A 0.500-kg object attached to a spring with a force constant of 8.00 N/m vibrates in simple harmonic motion with an amplitude of 10.0 cm. Calculate the maximum value of its (a) speed and (b) acceleration, (c) the speed and (d) the acceleration when the object is 6.00 cm from the equilibrium position, and (e) the time interval required for the object to move from x = 0 to x = 8.00 cm.
a. 40cm/s,
b. 160 cm/s2,
c. 32cm/s,
d. -96cm/s2,
e. 0.232s

Answer 1

Answer:

a) $v_{max}=0.4\ m.s^{-1}$

b) $a_{max}=1.6\ m.s^{-2}$

c) $v_x=0.32\ m.s^{-1}$

d) $a_x=0.96\ m.s^{-1}$

e) $\Delta t=0.232\ s$

Explanation:

Given:

mass of the object attached to the spring, $m=0.5\ kg$

spring constant of the given spring, $k=8\ N.m^{-1}$

amplitude of vibration, $A=0.1\ m$

a)

Now, maximum velocity is obtained at the maximum Kinetic energy and the maximum kinetic energy is obtained when the whole spring potential energy is transformed.

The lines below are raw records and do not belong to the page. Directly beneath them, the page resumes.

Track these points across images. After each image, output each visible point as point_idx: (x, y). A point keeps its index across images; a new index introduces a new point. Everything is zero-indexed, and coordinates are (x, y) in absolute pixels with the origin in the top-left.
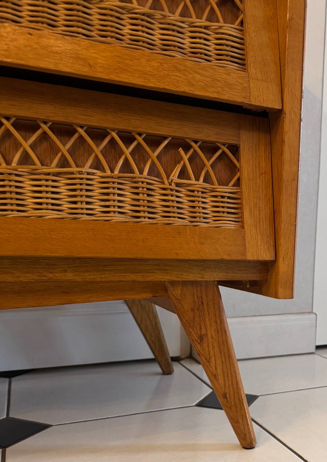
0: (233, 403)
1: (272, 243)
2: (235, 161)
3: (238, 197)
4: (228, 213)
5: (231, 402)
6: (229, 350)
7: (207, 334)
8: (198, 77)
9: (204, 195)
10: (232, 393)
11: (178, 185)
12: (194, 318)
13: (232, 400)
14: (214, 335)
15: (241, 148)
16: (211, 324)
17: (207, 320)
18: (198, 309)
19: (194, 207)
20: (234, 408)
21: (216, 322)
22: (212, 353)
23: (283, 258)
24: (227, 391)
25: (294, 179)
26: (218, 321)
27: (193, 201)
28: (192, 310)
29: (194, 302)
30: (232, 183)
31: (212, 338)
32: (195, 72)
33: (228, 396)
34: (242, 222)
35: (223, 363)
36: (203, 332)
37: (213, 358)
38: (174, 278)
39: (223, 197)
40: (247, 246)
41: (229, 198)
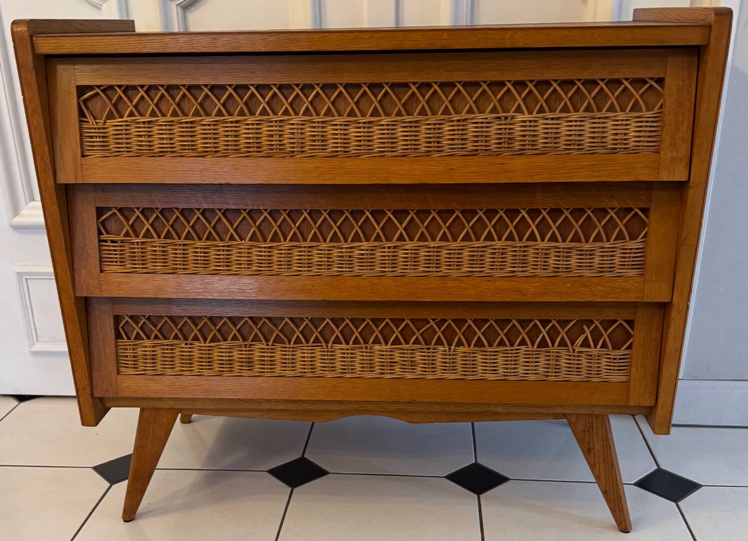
0: (612, 498)
1: (654, 393)
2: (630, 330)
3: (629, 357)
4: (618, 370)
5: (610, 497)
6: (612, 461)
7: (594, 448)
8: (600, 288)
9: (600, 358)
10: (612, 490)
11: (579, 352)
12: (584, 437)
13: (612, 496)
14: (599, 449)
15: (636, 322)
16: (598, 442)
17: (595, 438)
18: (589, 431)
19: (590, 367)
20: (613, 502)
21: (603, 440)
22: (597, 462)
23: (662, 406)
24: (608, 489)
25: (677, 351)
26: (605, 440)
27: (590, 363)
28: (584, 431)
29: (586, 425)
30: (625, 347)
31: (598, 451)
32: (598, 285)
33: (608, 492)
34: (630, 376)
35: (605, 469)
36: (591, 446)
37: (598, 466)
38: (570, 412)
39: (615, 359)
40: (631, 395)
41: (620, 359)
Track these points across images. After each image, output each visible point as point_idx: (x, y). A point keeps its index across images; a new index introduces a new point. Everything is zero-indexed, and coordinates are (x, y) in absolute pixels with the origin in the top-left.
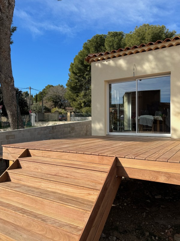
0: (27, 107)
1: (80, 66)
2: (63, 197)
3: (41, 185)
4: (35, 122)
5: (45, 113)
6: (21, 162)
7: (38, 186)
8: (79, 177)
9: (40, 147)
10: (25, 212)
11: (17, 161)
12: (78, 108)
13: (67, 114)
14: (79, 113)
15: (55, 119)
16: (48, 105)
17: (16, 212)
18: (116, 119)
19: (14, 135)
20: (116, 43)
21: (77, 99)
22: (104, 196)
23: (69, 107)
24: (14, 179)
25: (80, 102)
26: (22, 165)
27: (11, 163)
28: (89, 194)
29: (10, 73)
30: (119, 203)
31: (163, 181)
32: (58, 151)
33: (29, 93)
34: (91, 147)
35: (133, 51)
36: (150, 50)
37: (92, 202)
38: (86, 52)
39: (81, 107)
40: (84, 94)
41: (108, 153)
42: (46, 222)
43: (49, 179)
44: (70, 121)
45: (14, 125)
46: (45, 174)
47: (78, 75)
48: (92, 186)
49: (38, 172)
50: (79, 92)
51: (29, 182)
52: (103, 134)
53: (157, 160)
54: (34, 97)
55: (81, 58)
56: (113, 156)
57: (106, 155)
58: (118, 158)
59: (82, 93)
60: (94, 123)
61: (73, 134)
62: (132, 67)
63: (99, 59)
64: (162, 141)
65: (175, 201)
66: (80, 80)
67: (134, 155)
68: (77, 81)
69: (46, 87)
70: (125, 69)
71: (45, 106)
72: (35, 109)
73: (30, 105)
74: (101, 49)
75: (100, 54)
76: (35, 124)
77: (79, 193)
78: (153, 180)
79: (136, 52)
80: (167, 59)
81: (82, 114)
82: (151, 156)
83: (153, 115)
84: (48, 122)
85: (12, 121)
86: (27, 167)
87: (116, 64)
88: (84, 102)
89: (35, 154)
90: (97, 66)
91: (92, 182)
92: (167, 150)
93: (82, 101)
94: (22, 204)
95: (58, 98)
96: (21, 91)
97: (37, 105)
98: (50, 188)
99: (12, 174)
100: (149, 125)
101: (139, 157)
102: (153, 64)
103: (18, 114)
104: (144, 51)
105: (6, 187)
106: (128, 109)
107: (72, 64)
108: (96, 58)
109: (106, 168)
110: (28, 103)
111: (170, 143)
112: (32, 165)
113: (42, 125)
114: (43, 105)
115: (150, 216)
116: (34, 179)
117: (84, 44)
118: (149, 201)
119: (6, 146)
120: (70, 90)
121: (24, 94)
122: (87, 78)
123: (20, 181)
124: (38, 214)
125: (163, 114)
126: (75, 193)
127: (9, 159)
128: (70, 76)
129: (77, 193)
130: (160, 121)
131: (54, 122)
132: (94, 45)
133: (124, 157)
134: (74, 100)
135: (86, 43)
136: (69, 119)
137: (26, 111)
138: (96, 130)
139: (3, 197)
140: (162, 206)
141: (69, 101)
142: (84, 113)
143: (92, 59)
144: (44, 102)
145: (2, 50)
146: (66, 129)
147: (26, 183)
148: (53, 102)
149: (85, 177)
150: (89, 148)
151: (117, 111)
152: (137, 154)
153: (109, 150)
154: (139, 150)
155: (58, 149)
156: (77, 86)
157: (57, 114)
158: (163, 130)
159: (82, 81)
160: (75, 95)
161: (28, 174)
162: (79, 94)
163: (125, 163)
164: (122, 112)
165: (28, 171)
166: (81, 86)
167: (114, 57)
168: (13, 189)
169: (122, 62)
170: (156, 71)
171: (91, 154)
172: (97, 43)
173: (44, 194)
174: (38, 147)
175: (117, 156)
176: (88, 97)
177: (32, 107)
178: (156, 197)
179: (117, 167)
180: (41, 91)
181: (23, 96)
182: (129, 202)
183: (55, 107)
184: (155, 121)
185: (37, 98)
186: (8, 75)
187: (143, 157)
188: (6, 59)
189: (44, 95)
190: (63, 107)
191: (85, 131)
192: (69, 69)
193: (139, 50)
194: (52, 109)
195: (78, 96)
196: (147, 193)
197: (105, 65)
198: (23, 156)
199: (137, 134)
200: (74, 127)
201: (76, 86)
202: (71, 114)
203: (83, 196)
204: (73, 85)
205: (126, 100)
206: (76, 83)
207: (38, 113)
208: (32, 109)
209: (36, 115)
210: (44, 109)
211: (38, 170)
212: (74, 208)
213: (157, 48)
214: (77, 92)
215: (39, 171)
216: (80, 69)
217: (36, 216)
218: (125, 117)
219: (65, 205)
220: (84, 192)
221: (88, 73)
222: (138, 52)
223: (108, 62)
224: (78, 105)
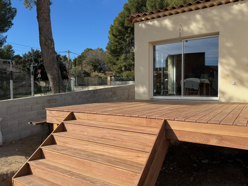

Max. spring potential energy:

$PE_s=\frac{1}{2} .k.A^2$

$PE_s=0.5\times 8\times 0.1^2$

$PE_s=0.04\ J$

When this whole spring potential is converted into kinetic energy:

$KE_{max}=0.04\ J$

$\frac{1}{2}.m.v_{max}^2=0.04$

$0.5\times 0.5\times v_{max}^2=0.04$

$v_{max}=0.4\ m.s^{-1}$

b)

Max. Force of spring on the mass:

$F_{max}=k.A$

$F_{max}=8\times 0.1$

$F_{max}=0.8\ N$

Now acceleration:

$a_{max}=\frac{F_{max}}{m}$

$a_{max}=\frac{0.8}{0.5}$

$a_{max}=1.6\ m.s^{-2}$

c)

Kinetic energy when the displacement is, $\Delta x=0.06\ m$:

$KE_x=PE_s-PE_x$

$\frac{1}{2} .m.v_x^2=PE_s-\frac{1}{2} .k.\Delta x^2$

$\frac{1}{2}\times 0.5\times v_x^2=0.04-\frac{1}{2} \times 8\times 0.06^2$

$v_x=0.32\ m.s^{-1}$

d)

Spring force on the mass at the given position, $\Delta x=0.06\ m$:

$F=k.\Delta x$

$F=8\times 0.06$

$F=0.48\ N$

therefore acceleration:

$a_x=\frac{F}{m}$

$a_x=\frac{0.48}{0.5}$

$a_x=0.96\ m.s^{-1}$

e)

Frequency of oscillation:

$\omega=\sqrt{\frac{k}{m} }$

$\omega=\sqrt{\frac{8}{0.5} }$

$\omega=4\ rad.s^{-1}$

So the wave equation is:

$x=A.\sin\ (\omega.t)$

where x = position of the oscillating mass

put x=0

$0=0.1\times \sin\ (4t)$

$t=0\ s$

Now put x=0.08

$0.08=0.1\times \sin\ (4t)$

$t=0.232\ s$

So, the time taken in going from point x = 0 cm to x = 8 cm is:

$\Delta t=0.232\ s$